┌──

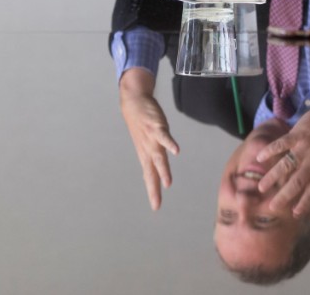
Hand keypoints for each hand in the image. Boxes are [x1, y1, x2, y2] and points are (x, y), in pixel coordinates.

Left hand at [119, 69, 178, 210]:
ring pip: (158, 157)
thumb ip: (153, 158)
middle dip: (155, 187)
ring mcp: (151, 138)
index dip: (152, 192)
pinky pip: (164, 136)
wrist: (133, 103)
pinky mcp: (156, 126)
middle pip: (152, 171)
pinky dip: (169, 144)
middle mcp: (148, 149)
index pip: (149, 177)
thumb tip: (157, 173)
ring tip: (168, 183)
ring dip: (163, 170)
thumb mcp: (147, 144)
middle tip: (157, 202)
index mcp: (146, 155)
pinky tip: (176, 151)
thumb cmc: (142, 125)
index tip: (156, 207)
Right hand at [256, 86, 309, 216]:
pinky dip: (271, 150)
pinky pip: (282, 143)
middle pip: (297, 182)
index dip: (304, 203)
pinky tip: (261, 157)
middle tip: (272, 207)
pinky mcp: (298, 133)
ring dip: (273, 177)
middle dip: (284, 196)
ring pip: (287, 165)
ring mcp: (305, 147)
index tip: (294, 214)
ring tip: (262, 187)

└──

* **What is expected**: Out of the entries, report each line that contains the word "thumb".

* **Answer box**:
thumb ip: (153, 158)
thumb tip: (157, 173)
thumb mcp: (147, 144)
thumb cmc: (142, 125)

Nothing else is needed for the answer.